> Data to process
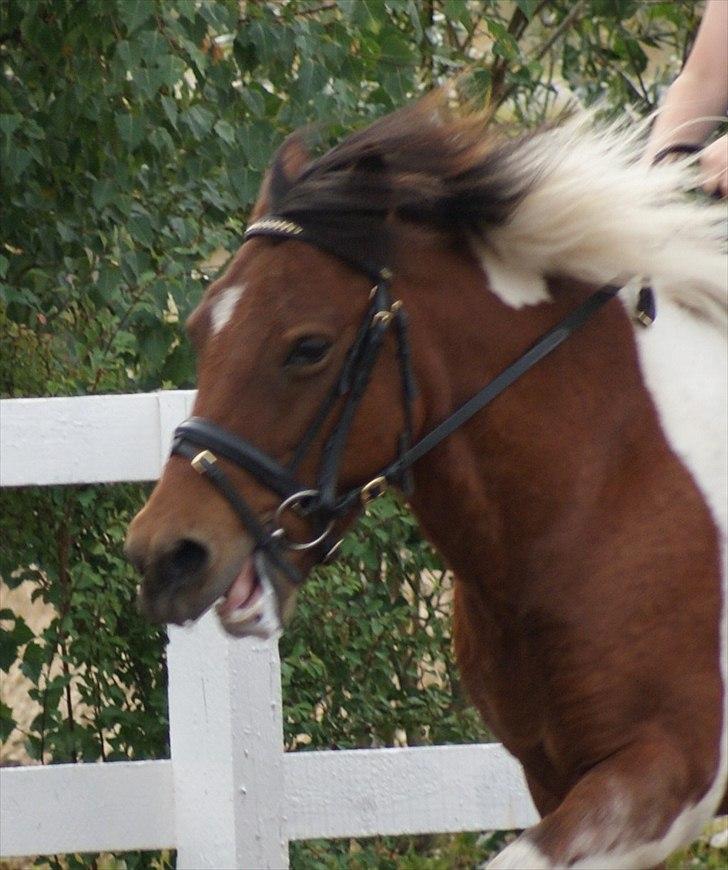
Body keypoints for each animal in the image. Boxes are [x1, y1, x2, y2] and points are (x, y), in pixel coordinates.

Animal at [125, 94, 727, 868]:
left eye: (309, 348)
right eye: (201, 330)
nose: (166, 557)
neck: (607, 487)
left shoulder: (669, 769)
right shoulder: (552, 774)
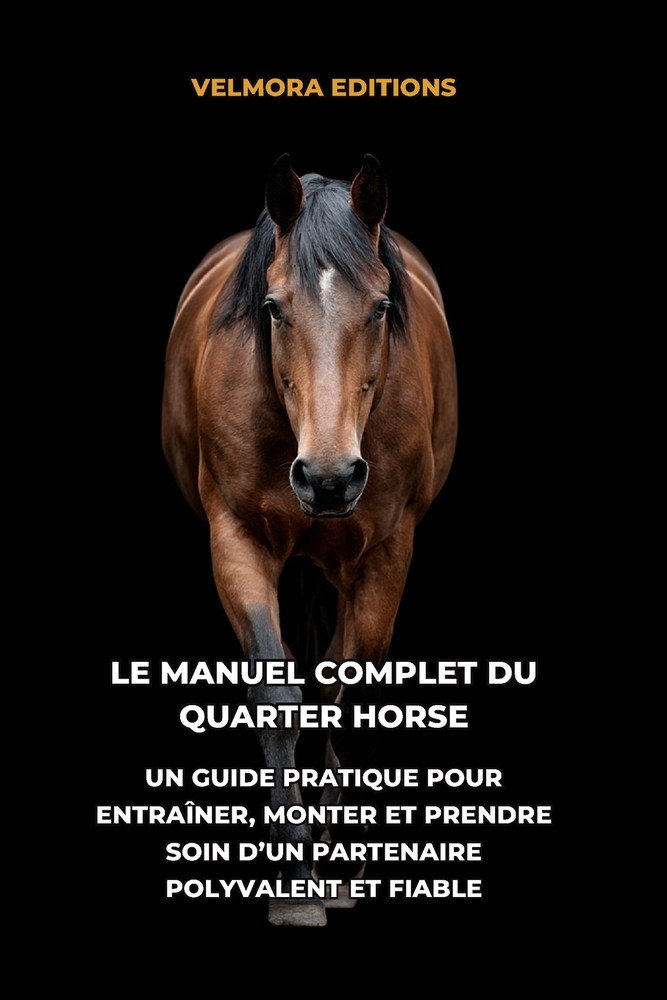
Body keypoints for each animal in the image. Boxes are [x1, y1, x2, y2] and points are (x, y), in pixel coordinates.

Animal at [161, 154, 457, 926]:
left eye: (380, 308)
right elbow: (277, 693)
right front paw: (294, 879)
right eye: (273, 308)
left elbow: (345, 695)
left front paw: (338, 865)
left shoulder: (387, 554)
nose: (328, 478)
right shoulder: (235, 540)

> Task goal
Reprint all the data above verbatim, excluding pictures.

> Task output
Body keypoints for each animal in the image. Boxes are [x1, y1, x2, y2] and points are (x, y), in pixel coordinates.

Animal at [125, 94, 727, 868]:
left eye: (309, 348)
right eye: (201, 330)
nose: (166, 557)
neck: (607, 487)
left shoulder: (669, 769)
right shoulder: (552, 774)
Body keypoints for each animal in the image. Boxes are [x1, y1, x2, y2] and points are (x, y), in pixel coordinates.

Animal at [161, 154, 457, 926]:
left eye: (380, 308)
right elbow: (277, 693)
right front paw: (294, 879)
right eye: (273, 308)
left elbow: (345, 695)
left front paw: (338, 865)
left shoulder: (387, 554)
nose: (328, 478)
right shoulder: (235, 540)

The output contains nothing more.